## Your instructions
Reproduce the records below exactly as they appear, omitting any pictures they contain.
━━━━━━━━━━━━━━━━
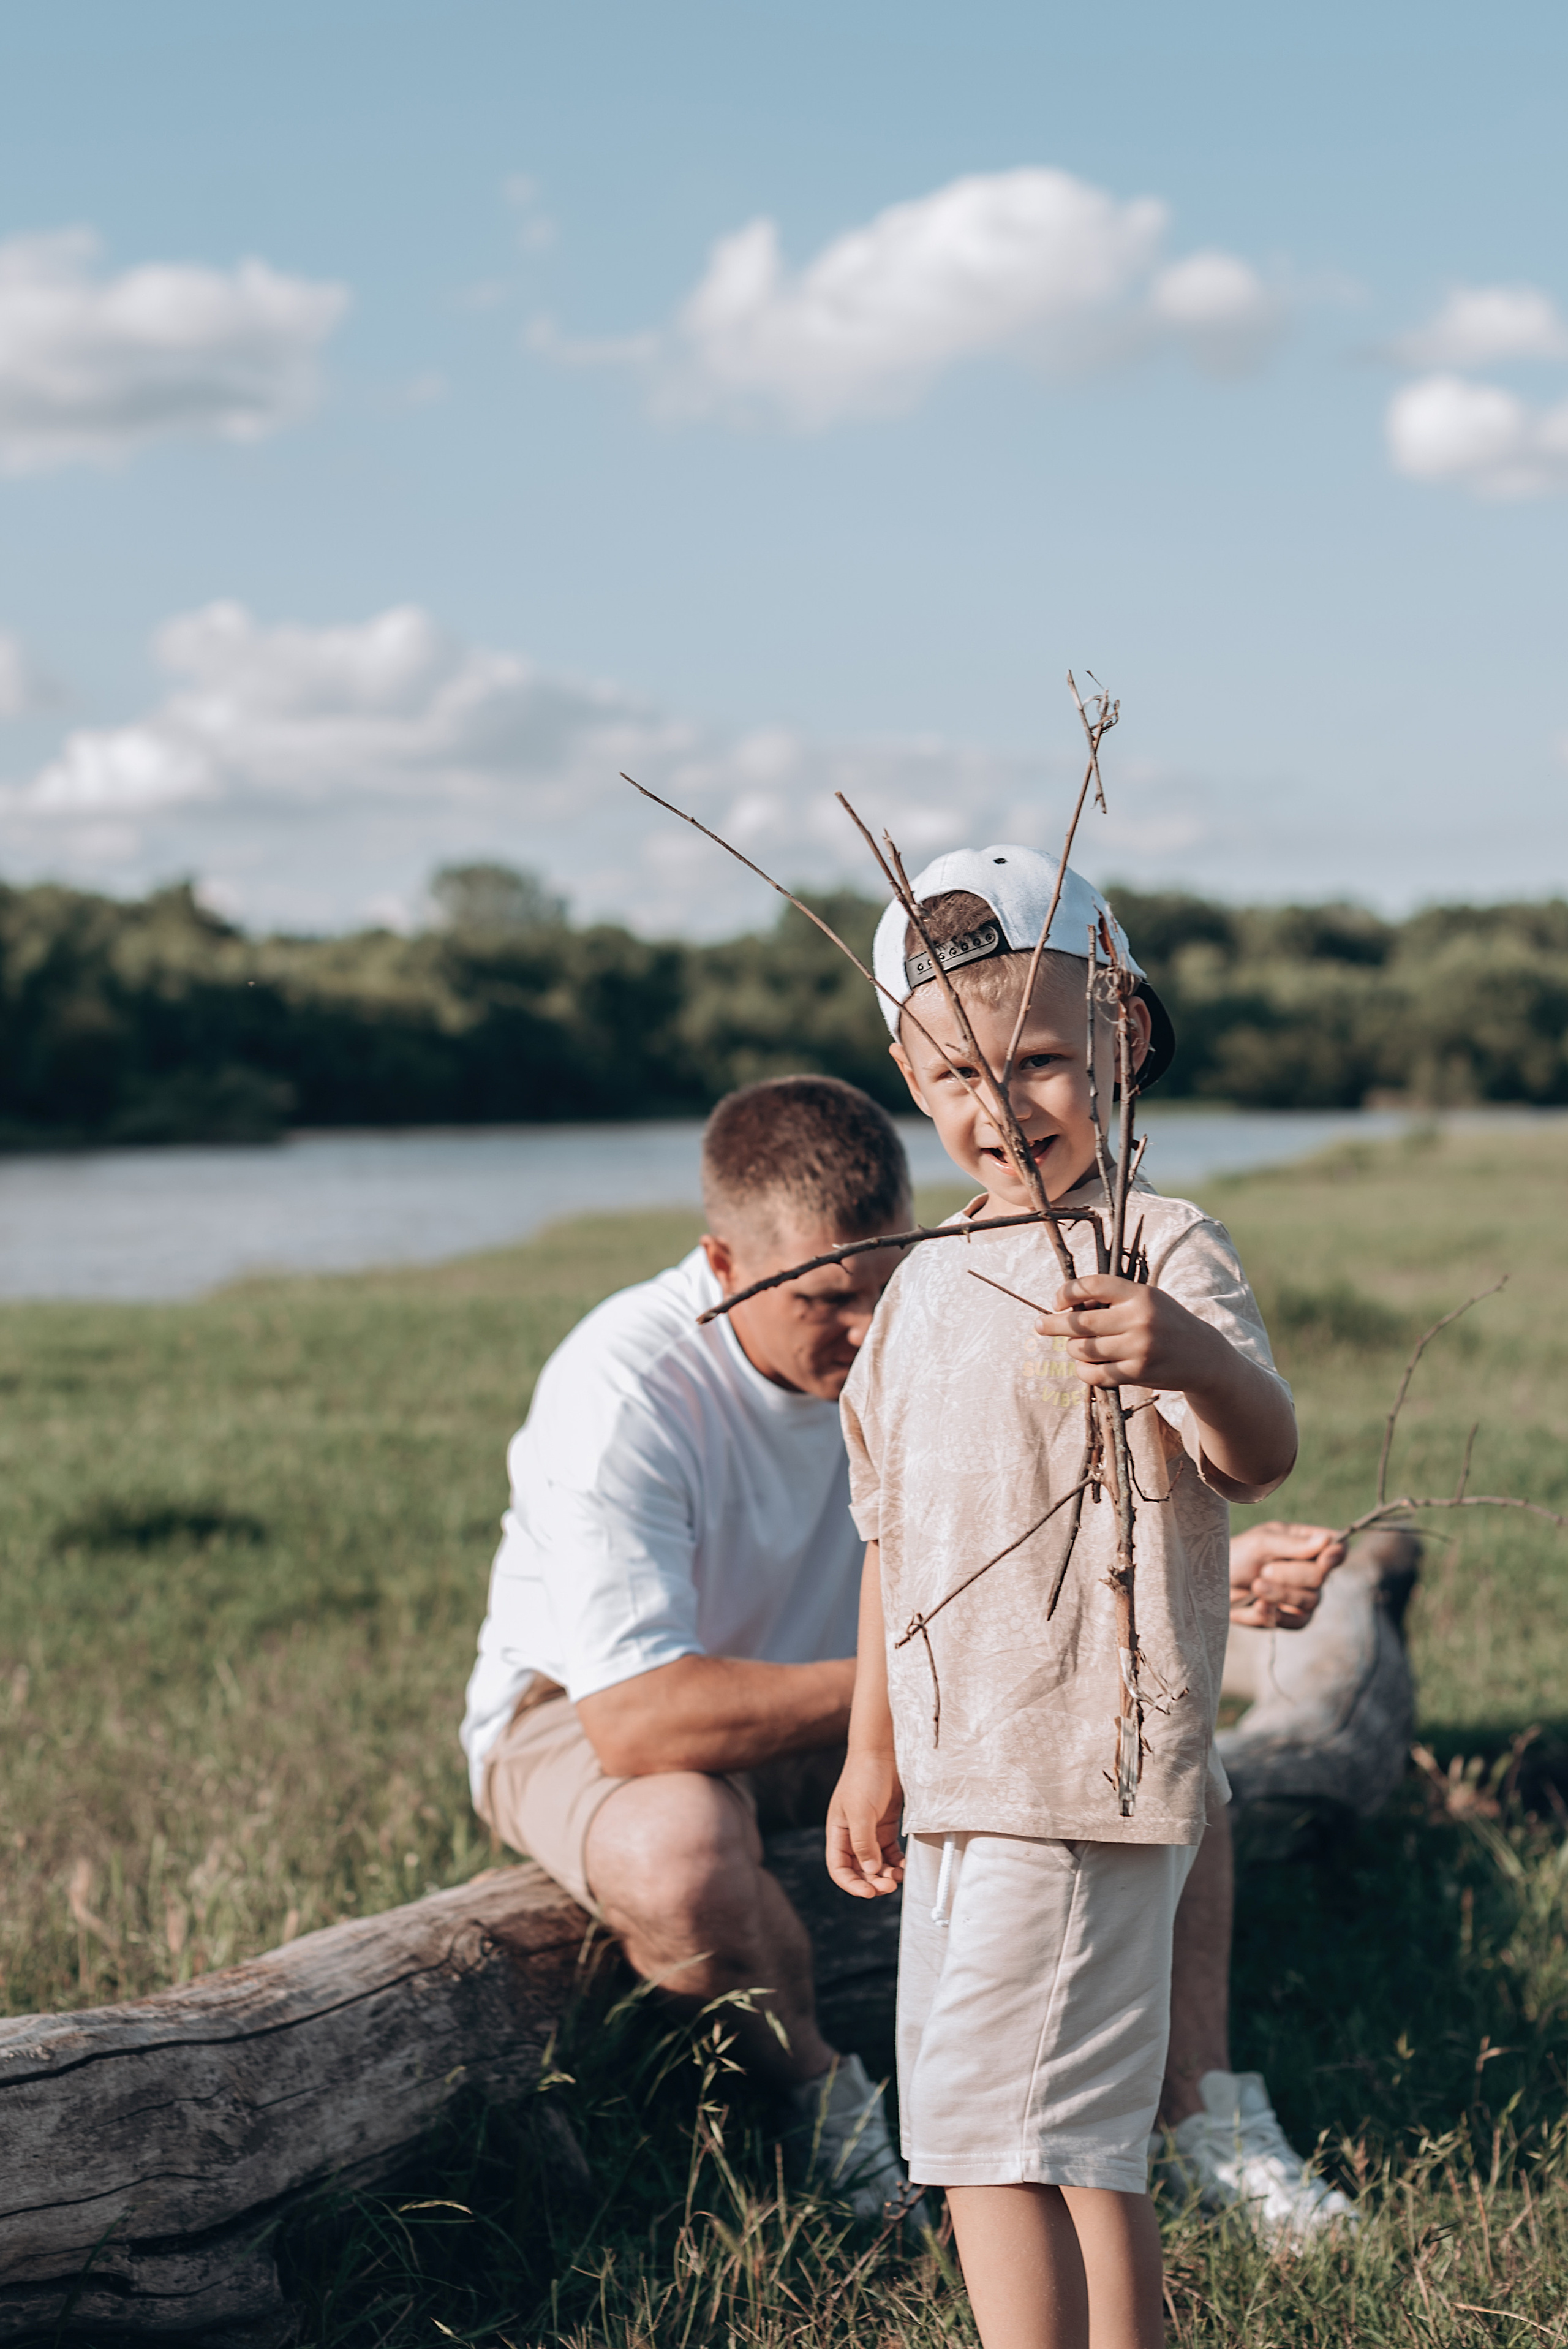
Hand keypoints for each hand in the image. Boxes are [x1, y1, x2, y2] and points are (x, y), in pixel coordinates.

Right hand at [825, 1750, 905, 1899]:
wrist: (883, 1752)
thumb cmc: (865, 1777)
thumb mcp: (860, 1811)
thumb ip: (863, 1843)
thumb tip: (869, 1871)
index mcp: (838, 1833)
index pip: (839, 1868)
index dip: (851, 1884)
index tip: (867, 1893)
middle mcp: (852, 1835)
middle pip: (859, 1870)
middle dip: (871, 1882)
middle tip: (888, 1887)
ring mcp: (870, 1831)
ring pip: (876, 1864)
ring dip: (886, 1875)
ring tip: (898, 1878)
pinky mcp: (886, 1826)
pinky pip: (891, 1853)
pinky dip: (897, 1863)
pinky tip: (905, 1867)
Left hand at [1035, 1274, 1229, 1394]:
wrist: (1204, 1357)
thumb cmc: (1167, 1323)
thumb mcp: (1148, 1300)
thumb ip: (1114, 1300)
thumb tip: (1067, 1305)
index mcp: (1140, 1294)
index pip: (1092, 1285)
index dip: (1066, 1292)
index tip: (1056, 1301)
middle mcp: (1139, 1319)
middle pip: (1079, 1322)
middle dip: (1053, 1324)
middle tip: (1040, 1325)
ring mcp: (1139, 1348)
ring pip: (1083, 1349)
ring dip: (1072, 1349)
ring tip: (1075, 1347)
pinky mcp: (1138, 1373)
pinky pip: (1094, 1374)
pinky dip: (1083, 1371)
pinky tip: (1085, 1367)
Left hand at [1228, 1521, 1344, 1629]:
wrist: (1214, 1582)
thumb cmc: (1238, 1554)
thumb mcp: (1261, 1542)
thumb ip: (1293, 1544)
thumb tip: (1327, 1542)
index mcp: (1308, 1544)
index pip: (1337, 1549)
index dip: (1336, 1555)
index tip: (1324, 1558)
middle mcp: (1311, 1570)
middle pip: (1321, 1577)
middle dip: (1291, 1575)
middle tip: (1265, 1570)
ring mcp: (1304, 1596)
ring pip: (1310, 1601)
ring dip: (1280, 1594)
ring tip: (1256, 1585)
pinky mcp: (1291, 1618)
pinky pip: (1297, 1622)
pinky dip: (1276, 1614)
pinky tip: (1258, 1605)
━━━━━━━━━━━━━━━━
## Output
Hand keypoints for each hand in the image. Boxes are [x1, y1, x2, y2] and points are (x, y), in pixel coordinates.

Right hand at [825, 1750, 905, 1899]:
wrist: (883, 1752)
thumb cmc: (865, 1777)
thumb mcp: (860, 1811)
thumb ip: (863, 1843)
thumb tip: (869, 1871)
index mcp: (838, 1833)
index pip: (839, 1868)
index dip: (851, 1884)
index tip: (867, 1893)
middle mcp: (852, 1835)
middle pip: (859, 1870)
middle dip: (871, 1882)
middle tip: (888, 1887)
ring mcp: (870, 1831)
ring pip: (876, 1864)
ring dip: (886, 1875)
ring tip: (898, 1878)
pinky mcp: (886, 1826)
pinky pip: (891, 1853)
pinky dip: (897, 1863)
pinky tip: (905, 1867)
Left hand at [1035, 1274, 1229, 1394]:
wrist: (1204, 1357)
thumb cmc: (1167, 1323)
thumb mcp: (1148, 1300)
thumb ip: (1114, 1300)
thumb tip: (1067, 1305)
index mcp: (1140, 1294)
index pip: (1092, 1285)
index dip: (1066, 1292)
index tip: (1056, 1301)
middle mcp: (1139, 1319)
middle pip: (1079, 1322)
middle dip: (1053, 1324)
middle tip: (1040, 1325)
ring mcp: (1139, 1348)
ring pip: (1083, 1349)
ring dip: (1072, 1349)
ring tip: (1075, 1347)
pinky mcp: (1138, 1373)
pinky pip: (1094, 1374)
pinky dip: (1083, 1371)
pinky tip: (1085, 1367)
Left hand at [1228, 1521, 1344, 1629]:
wrist: (1214, 1582)
thumb cmc: (1238, 1554)
thumb mcp: (1261, 1542)
thumb ip: (1293, 1544)
thumb tip: (1327, 1542)
index mcp: (1308, 1544)
index pip: (1337, 1549)
index dip: (1336, 1555)
index tip: (1324, 1558)
middle mcp: (1311, 1570)
middle pip: (1321, 1577)
middle dip: (1291, 1575)
middle tip: (1265, 1570)
ring mcp: (1304, 1596)
ring pip: (1310, 1601)
ring dip: (1280, 1594)
ring tip: (1256, 1585)
pinky mcp: (1291, 1618)
pinky pip: (1297, 1622)
pinky dip: (1276, 1614)
pinky tip: (1258, 1605)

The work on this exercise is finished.